(Collected data entries)
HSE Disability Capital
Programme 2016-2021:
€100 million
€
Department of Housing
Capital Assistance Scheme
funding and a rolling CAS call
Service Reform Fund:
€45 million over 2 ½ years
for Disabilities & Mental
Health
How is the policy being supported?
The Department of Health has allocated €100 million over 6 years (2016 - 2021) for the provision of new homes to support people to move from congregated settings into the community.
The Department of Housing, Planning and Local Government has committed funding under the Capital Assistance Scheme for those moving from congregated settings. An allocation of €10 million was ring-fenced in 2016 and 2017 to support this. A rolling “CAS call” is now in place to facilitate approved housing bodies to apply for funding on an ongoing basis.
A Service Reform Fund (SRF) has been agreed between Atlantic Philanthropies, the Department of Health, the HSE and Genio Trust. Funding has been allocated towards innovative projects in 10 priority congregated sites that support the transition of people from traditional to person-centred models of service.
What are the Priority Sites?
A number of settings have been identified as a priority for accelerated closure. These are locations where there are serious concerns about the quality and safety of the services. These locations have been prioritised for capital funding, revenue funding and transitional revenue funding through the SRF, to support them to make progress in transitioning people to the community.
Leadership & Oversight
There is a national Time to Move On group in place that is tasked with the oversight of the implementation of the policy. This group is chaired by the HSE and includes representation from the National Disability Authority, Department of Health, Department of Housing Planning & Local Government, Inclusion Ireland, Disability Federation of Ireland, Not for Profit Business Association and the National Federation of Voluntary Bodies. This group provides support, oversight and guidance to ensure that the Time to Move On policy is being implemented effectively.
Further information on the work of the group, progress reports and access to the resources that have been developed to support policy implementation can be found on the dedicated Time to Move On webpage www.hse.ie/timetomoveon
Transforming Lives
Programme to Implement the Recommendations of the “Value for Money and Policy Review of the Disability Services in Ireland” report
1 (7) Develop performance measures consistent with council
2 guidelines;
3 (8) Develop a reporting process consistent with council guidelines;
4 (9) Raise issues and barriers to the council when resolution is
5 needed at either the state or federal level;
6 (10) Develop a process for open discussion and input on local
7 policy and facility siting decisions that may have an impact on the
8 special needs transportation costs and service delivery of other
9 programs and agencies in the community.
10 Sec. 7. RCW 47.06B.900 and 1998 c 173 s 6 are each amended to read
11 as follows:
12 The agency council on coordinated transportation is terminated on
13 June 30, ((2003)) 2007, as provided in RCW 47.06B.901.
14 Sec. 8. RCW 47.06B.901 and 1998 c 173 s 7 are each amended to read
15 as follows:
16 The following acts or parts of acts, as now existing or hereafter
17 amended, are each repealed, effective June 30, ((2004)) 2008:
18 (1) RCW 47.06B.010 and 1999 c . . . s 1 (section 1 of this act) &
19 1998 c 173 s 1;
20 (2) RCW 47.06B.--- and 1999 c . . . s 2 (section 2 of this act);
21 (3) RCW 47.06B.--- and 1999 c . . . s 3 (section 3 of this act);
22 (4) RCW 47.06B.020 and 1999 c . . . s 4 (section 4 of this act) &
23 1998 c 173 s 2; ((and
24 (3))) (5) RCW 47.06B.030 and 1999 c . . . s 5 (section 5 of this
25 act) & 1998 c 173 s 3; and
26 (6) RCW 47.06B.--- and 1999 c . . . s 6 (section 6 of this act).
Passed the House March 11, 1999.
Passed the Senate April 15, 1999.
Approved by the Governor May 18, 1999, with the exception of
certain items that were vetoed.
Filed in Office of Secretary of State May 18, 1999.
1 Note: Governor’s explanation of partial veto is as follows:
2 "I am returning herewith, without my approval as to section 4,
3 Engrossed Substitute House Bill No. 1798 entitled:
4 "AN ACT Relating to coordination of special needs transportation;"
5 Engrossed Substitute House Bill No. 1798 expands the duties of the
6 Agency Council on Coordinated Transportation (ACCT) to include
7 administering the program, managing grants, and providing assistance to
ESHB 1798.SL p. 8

Exercise goal >> Produce only the lines from the line containing "12 The agency" through the line containing "21 (3) RCW 47.06B.--- and", inclusive of both, exactly as they stand in the entries above.

Result of this task >>
12 The agency council on coordinated transportation is terminated on
13 June 30, ((2003)) 2007, as provided in RCW 47.06B.901.
14 Sec. 8. RCW 47.06B.901 and 1998 c 173 s 7 are each amended to read
15 as follows:
16 The following acts or parts of acts, as now existing or hereafter
17 amended, are each repealed, effective June 30, ((2004)) 2008:
18 (1) RCW 47.06B.010 and 1999 c . . . s 1 (section 1 of this act) &
19 1998 c 173 s 1;
20 (2) RCW 47.06B.--- and 1999 c . . . s 2 (section 2 of this act);
21 (3) RCW 47.06B.--- and 1999 c . . . s 3 (section 3 of this act);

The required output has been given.